Brenda Ligia-Cinema,TV,Teatro

Minha foto
Brenda Ligia: prêmio de Melhor Atriz no festival Cine PE 2017 (Mostra Curtas PE). Estreias em 2017: “Onde Quer Que Você Esteja” (longa da Macondo Filmes/SP); “Causa Mortis” (curta da LRJ Filmes/PE), “Sob Pressão” (série da Rede Globo/ direção: Andrucha Waddington) e “África da Sorte” (série da TV Brasil/direção: Renata Pinheiro). Brenda está nos longas "Todas as Cores da Noite" (Pedro Severien), "As Melhores Coisas do Mundo" (Laís Bodanzky), "Sangue Azul" (Lírio Ferreira), "Bruna Surfistinha" (Marcus Baldini). Atuou nas séries de televisão "A Mulher do Prefeito" (Rede Globo), "Beleza S/A" (GNT), "9mm SP" (Fox), "Somos Um Só" (TV Cultura). Também é apresentadora e videomaker. Protagonizou comerciais e videoclipes musicais. Estudou no Teatro Escola Macunaíma/SP; atuou em comédias, musicais, infantis e dramas. Foi dirigida por Wagner Moura na leitura dramática do espetáculo “Tchau, Querida!”. É formada em Comunicação Social pela Faculdade Oswaldo Cruz/SP, cursou Ciências Sociais na University of the West Indies (Trinidad & Tobago, Caribe) e Francês em Vevey (Suíça). CONTATO: brenda.ligia@hotmail.com

29 de abril de 2010

Tudo pode dar certo

Aqui no Brasil decidiram que o título do último filme do Woody Allen seria o mesmo desse post. Porém, traduzido ao pé da letra, "Whatever works" ficaria "O que quer que funcione", ou sejA, tem sentidos bem diferentes.

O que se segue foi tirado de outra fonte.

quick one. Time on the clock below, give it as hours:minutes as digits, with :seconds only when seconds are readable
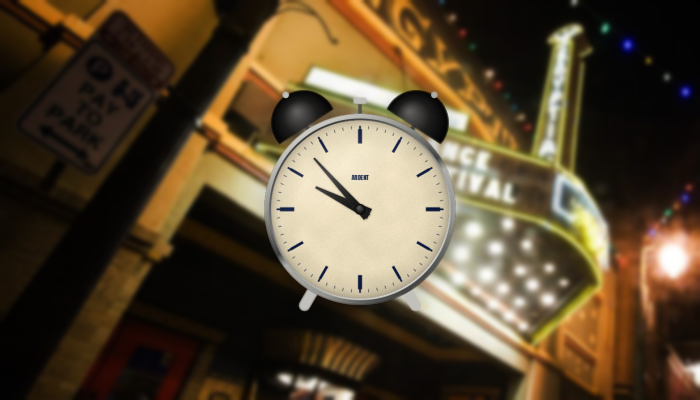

Mas pouco importa, pois ontem fiquei extasiada com o espetáculo cinematográfico ao qual fui submetida num cinema da Paulista. O filme é sensacional, fantástico, incrível, maravilhoso, magnífico, inteligente, engraçado, grandioso, divertido, imbatível E delicioso.

Recomendo imensamente; OBRA-PRIMA do Woody Allen, nos cinemas perto (ou longe) de você.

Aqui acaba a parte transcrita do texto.